### FRAGMENTO DEL TEXTO
«Los que lleguen a conocer los sucesos de estos tiempos a través de mis escritos o de otros, tengan por cierto que siempre que el príncipe ordenó exilios o matanzas, se dieron gracias a los dioses, de tal forma que aquellas celebraciones que antaño caracterizaban a eventos felices, ahora son señal de públicas desgracias. De todas formas, no callaré las deliberaciones que tocaron el fondo de la más inaudita adulación o del peor y más bajo servilismo» (Annales, XVI, 64).
Tácito, el insigne historiador de la antigüedad romana, ante los aberrantes excesos del poder estigmatiza el clima de la época, que era muy parecido al actual. Problemas de pax romana, entonces; problema de pax americana, hoy. En cualquier caso, atravesamos una confusión grande y sanguinaria.
Pero vino Jesús. Y no apareció como un ilusionista que lo resuelve todo a pesar del hombre. No vino a resolver los problemas por arte de magia, sino a poner a los hombres en las condiciones mejores para afrontarlos. Y apeló a la libertad de quienes le conocieron. Del misterio de aquella noche surgió una forma nueva de ver la vida: se la dejó de entender como teatro de prevaricaciones y de fatalidad hostil, y se la empezó a considerar como un camino hacia un destino bueno, sirviendo y honrando a los demás hombres como a hermanos. Empezó algo que nadie se podía imaginar, ni siquiera los jefes religiosos o políticos. Apareció un factor nuevo, que, a lo largo de los siglos, ha dado vida a las más importantes adquisiciones para la vida de la persona y de la civilización en los campos del pensamiento, del arte, del derecho y de la ciencia.
######
### ENTRADAS EXTRAÍDAS
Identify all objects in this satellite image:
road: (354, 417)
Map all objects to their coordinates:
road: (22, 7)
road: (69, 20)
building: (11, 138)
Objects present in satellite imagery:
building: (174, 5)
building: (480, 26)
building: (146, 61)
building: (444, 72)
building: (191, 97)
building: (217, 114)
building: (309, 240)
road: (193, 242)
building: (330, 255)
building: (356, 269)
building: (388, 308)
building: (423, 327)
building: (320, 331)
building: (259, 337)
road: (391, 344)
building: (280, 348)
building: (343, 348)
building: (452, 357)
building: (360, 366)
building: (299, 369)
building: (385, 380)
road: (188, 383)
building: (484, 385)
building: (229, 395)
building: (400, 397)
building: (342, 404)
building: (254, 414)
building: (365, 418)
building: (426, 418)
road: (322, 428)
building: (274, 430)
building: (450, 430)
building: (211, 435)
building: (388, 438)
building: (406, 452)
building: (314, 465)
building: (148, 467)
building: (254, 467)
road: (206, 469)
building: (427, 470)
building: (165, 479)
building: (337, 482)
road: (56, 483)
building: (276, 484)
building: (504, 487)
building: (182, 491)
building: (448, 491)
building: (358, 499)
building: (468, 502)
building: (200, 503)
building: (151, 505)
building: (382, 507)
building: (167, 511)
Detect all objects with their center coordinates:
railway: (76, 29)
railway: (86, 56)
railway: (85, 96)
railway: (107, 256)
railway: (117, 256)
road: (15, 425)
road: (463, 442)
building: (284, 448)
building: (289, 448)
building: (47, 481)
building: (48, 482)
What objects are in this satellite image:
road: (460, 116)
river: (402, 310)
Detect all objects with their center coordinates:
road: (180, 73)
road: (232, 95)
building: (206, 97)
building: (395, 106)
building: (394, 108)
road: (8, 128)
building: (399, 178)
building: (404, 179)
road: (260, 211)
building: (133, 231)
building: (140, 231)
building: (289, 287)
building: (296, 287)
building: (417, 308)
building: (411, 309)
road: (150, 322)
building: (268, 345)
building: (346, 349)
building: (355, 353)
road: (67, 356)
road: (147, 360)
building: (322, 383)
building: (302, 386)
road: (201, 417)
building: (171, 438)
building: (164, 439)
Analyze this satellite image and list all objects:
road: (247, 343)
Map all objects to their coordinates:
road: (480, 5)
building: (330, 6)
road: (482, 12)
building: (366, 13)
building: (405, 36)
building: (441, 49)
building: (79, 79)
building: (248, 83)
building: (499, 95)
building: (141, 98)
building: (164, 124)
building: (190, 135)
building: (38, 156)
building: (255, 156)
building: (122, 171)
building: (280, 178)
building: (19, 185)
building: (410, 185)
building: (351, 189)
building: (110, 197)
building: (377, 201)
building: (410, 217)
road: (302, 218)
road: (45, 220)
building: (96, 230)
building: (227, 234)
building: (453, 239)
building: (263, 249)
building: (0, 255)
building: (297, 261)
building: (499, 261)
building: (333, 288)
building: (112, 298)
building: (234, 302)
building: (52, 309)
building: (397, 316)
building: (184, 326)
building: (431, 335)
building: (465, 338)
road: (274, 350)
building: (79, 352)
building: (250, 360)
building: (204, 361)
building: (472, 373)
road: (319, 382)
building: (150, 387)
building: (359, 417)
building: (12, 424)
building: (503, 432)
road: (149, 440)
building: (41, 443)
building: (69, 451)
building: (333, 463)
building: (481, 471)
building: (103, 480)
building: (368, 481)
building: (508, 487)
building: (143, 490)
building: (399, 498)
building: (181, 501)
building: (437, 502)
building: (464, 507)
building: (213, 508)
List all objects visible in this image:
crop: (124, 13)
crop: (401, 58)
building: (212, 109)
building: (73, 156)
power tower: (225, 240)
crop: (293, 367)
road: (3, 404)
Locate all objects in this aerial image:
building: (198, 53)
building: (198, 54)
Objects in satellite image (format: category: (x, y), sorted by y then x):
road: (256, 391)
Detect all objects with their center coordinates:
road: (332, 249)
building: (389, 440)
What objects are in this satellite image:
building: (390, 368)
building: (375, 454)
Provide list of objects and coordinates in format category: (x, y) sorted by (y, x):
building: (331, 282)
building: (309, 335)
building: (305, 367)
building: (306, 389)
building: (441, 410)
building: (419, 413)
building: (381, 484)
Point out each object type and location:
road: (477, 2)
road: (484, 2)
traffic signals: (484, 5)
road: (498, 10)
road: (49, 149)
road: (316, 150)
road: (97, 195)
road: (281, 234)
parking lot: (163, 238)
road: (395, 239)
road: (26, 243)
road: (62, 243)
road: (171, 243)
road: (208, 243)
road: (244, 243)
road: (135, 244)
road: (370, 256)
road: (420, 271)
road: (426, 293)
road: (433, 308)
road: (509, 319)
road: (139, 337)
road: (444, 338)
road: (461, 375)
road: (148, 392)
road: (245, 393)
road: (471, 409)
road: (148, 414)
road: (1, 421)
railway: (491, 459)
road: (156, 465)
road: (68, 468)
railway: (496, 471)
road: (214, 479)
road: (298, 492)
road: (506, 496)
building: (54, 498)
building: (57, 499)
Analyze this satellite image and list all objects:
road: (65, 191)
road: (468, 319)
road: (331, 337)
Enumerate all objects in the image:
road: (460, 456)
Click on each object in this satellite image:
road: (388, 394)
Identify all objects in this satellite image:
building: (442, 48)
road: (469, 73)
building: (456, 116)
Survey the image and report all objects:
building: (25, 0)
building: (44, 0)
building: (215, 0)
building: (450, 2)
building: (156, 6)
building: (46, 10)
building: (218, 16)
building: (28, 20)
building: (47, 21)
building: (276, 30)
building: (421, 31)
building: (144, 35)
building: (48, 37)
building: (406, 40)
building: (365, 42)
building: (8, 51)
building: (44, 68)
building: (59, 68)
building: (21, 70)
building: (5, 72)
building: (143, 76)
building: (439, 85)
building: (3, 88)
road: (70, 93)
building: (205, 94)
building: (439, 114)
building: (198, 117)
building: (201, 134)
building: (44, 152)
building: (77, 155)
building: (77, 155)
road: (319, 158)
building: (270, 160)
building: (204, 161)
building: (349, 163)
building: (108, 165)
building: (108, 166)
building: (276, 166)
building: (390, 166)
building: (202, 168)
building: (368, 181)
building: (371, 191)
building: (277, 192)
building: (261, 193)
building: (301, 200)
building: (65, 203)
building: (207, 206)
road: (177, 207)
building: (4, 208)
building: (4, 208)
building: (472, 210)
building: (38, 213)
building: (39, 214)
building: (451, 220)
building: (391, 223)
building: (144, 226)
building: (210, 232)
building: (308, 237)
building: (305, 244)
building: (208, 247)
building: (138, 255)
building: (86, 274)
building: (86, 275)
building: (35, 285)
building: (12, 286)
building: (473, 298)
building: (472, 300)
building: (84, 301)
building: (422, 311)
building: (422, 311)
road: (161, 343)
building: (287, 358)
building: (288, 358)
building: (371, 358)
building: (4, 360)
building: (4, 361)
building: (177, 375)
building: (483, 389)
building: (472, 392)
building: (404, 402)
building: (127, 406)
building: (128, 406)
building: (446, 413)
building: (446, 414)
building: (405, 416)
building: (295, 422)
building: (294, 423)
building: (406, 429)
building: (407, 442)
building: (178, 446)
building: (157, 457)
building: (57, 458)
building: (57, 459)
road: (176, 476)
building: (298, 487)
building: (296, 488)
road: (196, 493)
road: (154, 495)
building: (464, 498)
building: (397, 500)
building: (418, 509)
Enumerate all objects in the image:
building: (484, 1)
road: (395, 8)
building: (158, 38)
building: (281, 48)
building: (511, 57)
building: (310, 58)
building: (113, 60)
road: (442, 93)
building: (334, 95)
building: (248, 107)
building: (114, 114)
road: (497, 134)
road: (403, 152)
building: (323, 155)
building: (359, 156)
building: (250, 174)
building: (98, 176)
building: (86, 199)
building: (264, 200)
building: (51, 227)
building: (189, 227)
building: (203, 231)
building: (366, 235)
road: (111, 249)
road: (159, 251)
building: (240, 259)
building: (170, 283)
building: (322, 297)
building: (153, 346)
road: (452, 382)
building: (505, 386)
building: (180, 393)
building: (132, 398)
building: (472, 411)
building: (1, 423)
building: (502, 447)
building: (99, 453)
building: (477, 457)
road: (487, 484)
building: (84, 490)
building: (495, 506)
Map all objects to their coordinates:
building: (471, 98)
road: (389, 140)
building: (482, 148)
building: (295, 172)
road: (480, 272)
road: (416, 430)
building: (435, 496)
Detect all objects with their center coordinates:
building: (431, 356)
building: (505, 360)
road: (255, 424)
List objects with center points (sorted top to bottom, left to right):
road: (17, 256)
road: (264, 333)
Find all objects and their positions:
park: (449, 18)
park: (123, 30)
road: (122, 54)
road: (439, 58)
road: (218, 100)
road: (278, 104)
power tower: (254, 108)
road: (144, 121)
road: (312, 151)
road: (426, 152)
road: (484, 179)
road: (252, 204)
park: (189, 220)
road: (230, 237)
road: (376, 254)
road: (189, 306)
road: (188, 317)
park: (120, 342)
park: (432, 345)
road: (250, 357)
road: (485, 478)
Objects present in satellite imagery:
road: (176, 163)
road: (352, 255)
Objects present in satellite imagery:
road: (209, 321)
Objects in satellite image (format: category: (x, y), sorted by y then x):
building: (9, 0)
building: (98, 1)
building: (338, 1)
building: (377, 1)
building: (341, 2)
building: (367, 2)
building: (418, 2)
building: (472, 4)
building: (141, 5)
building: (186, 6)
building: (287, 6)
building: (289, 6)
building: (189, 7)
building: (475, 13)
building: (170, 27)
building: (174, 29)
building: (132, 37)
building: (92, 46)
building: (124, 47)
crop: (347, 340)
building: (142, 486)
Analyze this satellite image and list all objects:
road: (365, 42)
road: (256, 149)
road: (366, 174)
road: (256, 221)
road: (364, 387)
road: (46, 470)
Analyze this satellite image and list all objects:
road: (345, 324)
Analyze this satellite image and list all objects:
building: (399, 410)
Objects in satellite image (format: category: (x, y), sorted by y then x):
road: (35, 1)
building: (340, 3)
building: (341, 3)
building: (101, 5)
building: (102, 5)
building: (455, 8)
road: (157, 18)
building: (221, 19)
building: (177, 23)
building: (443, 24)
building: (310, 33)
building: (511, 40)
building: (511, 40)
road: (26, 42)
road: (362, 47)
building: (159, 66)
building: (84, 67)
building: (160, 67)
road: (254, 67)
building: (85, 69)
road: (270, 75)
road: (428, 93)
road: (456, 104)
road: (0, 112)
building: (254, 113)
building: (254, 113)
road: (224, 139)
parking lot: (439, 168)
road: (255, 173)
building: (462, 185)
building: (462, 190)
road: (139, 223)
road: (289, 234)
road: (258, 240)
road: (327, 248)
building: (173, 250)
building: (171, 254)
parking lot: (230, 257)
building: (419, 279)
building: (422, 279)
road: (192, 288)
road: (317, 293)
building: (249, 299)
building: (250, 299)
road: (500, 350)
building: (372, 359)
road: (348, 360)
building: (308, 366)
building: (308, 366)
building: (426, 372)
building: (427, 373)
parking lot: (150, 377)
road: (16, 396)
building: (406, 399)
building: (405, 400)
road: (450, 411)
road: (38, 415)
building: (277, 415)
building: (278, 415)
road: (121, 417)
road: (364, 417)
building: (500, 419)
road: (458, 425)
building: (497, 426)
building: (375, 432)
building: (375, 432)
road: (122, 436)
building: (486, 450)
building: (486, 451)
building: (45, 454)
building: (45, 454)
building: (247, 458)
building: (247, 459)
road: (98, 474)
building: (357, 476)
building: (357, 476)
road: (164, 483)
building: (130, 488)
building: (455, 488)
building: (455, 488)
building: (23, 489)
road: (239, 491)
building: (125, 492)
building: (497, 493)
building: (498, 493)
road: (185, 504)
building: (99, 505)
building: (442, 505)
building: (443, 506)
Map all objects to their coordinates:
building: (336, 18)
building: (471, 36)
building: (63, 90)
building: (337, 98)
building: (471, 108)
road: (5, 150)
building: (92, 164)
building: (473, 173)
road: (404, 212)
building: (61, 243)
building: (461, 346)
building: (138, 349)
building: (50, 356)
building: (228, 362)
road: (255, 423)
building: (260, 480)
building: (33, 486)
######
→ LISTA DE TAREAS:
a) Responde estas preguntas sobre el texto acerca de Tácito y la venida de Jesús:
(i) ¿De qué obra y pasaje procede la cita con que comienza?
(ii) ¿Qué problema se atribuye al tiempo de hoy, frente a la pax romana de entonces?
(iii) ¿En qué campos se sitúan las adquisiciones a las que, según el texto, ha dado vida el factor nuevo?
b) Escribe una continuación del texto sobre Tácito y la venida de Jesús a partir de su última frase.

→ RESPUESTAS POR TAREA:
a)
(i) De los Annales, XVI, 64.
(ii) El problema de la pax americana.
(iii) En los campos del pensamiento, del arte, del derecho y de la ciencia.

b)
Sin embargo, es como si la mayoría no se diera cuenta, porque Dios eligió un método singular para darse a conocer: la vida de un hombre cualquiera que puede pasar desapercibido.
En una página ejemplar desde el punto de vista del método cristiano, Giussani escribe: «El Misterio decidió entrar en la historia del hombre con una historia idéntica a la de cualquier hombre: entró de forma imperceptible, sin que nadie pudiera observarlo o registrarlo. En un momento determinado se presentó y, para quien se encontró con él, fue el instante más grande de su vida y de toda la historia» (En los orígenes de la pretensión cristiana).
Dios entra en la historia como un hombre y se comunica a través de lo humano. Aquí radica la originalidad imprevisible de la pretensión cristiana. El nacimiento de ese Niño se presenta ante el corazón y la libertad de los hombres como una compañía carnal - que se puede ver, tocar y escuchar, como dijo una vez Juan Pablo II -, que nos recuerda que la vida tiene un sentido y nos llama a descubrir en todas las encrucijadas de la historia la dignidad imborrable que tenemos al ser hijos, y no esclavos.
Para quienes vieron a aquel Niño el mundo ya no fue el de antes y en la vida de cada uno se planteó un reto a su libertad: el reconocerle y seguirle. Entonces, al igual que hoy, en medio de la gran confusión del mundo.